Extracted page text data
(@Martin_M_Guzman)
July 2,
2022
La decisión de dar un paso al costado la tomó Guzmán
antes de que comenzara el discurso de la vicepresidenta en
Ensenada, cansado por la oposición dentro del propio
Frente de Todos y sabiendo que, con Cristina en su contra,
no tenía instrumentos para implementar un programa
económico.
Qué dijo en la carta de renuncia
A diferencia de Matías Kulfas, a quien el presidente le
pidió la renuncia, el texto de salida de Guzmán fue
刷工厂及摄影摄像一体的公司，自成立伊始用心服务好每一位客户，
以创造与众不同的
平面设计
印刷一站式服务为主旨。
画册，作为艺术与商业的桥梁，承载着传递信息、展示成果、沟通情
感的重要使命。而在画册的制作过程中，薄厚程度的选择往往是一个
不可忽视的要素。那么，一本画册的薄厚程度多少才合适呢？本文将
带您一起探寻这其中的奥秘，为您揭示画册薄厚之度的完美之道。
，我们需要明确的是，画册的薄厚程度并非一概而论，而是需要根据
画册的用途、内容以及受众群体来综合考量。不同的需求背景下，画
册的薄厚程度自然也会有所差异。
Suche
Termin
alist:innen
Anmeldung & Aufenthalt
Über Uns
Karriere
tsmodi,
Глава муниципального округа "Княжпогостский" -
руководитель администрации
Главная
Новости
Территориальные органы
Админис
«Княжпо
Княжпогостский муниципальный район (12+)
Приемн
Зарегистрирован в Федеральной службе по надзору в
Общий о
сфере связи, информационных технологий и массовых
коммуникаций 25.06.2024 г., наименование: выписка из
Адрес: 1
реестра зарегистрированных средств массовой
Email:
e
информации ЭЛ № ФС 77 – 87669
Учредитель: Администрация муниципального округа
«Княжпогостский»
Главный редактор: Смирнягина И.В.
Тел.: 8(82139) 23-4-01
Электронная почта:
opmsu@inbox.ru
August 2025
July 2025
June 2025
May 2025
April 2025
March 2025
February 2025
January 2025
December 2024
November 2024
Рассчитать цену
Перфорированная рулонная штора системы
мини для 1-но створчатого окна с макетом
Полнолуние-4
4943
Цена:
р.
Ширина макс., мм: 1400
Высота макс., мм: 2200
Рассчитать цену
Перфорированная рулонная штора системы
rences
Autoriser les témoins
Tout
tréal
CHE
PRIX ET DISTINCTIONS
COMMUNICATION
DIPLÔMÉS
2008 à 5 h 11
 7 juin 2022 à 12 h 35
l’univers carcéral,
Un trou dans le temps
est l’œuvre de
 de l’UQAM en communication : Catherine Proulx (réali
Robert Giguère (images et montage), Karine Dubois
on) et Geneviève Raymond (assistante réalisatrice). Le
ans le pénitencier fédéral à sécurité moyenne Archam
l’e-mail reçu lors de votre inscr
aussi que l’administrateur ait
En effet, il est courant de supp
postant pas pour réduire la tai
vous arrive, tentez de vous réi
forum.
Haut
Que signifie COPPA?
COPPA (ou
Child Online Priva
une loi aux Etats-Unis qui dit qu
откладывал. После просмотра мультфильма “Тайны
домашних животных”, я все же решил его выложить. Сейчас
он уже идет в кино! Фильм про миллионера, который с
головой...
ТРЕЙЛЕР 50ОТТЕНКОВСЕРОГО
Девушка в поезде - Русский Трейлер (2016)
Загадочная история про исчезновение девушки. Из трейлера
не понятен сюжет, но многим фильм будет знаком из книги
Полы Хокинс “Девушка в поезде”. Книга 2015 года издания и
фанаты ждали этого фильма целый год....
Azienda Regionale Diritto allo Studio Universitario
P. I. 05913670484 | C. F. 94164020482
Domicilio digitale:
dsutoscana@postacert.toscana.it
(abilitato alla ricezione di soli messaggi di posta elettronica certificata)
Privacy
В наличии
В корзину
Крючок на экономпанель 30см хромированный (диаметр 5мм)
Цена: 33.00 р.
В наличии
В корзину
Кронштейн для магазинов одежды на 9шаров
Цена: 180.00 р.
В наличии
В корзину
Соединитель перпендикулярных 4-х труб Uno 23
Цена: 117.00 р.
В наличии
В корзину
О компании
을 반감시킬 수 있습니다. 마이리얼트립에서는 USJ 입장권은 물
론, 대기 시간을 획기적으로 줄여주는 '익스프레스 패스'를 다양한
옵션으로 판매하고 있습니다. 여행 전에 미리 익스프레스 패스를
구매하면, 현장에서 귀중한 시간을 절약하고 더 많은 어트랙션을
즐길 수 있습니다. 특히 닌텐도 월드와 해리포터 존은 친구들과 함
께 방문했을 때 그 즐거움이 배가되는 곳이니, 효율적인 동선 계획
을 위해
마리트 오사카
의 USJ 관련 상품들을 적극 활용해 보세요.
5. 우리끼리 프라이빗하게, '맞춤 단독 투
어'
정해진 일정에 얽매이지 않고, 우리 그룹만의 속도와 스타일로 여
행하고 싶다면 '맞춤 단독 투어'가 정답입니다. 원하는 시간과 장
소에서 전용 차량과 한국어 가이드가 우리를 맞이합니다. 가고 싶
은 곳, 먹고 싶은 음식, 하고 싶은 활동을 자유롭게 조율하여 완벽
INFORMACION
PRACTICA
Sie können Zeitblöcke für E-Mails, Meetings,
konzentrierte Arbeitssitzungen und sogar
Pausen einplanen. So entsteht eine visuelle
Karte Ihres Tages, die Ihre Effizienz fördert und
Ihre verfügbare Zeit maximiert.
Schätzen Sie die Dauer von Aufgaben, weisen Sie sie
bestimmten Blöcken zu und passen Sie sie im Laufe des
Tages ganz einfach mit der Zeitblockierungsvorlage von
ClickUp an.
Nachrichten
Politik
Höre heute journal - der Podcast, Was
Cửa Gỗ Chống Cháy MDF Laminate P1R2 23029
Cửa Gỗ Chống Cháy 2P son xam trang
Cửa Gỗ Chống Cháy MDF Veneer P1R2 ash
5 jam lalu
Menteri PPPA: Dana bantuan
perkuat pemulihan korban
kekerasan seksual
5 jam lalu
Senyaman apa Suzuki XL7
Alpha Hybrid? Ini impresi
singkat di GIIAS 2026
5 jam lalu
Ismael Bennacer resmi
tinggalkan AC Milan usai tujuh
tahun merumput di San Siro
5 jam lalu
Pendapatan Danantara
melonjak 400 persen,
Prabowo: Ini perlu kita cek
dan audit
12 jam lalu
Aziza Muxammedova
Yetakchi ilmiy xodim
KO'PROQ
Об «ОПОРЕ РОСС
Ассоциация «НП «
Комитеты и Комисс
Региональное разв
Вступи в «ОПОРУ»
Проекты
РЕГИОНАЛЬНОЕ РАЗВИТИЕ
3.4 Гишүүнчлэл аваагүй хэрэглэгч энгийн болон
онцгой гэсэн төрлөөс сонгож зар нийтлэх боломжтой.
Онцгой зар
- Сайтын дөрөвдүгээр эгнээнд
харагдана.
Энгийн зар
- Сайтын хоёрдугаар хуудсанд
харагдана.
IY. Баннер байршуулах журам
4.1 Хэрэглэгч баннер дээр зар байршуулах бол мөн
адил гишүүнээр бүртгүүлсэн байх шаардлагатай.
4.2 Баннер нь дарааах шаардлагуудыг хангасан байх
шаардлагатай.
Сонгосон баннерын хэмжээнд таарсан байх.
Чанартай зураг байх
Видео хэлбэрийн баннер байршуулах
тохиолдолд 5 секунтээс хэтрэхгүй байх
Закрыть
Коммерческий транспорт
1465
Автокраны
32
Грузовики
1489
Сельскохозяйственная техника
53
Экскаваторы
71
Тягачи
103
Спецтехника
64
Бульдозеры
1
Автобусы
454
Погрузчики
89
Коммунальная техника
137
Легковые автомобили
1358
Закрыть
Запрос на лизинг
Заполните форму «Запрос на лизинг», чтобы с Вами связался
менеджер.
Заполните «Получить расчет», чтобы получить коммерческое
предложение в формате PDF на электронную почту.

■ **Task details**
Your response should hold only an exact copy of the lines above, from the one containing "Коммунальная техника" through the end of the entries.

■ **Answer box**
Коммунальная техника
137
Легковые автомобили
1358
Закрыть
Запрос на лизинг
Заполните форму «Запрос на лизинг», чтобы с Вами связался
менеджер.
Заполните «Получить расчет», чтобы получить коммерческое
предложение в формате PDF на электронную почту.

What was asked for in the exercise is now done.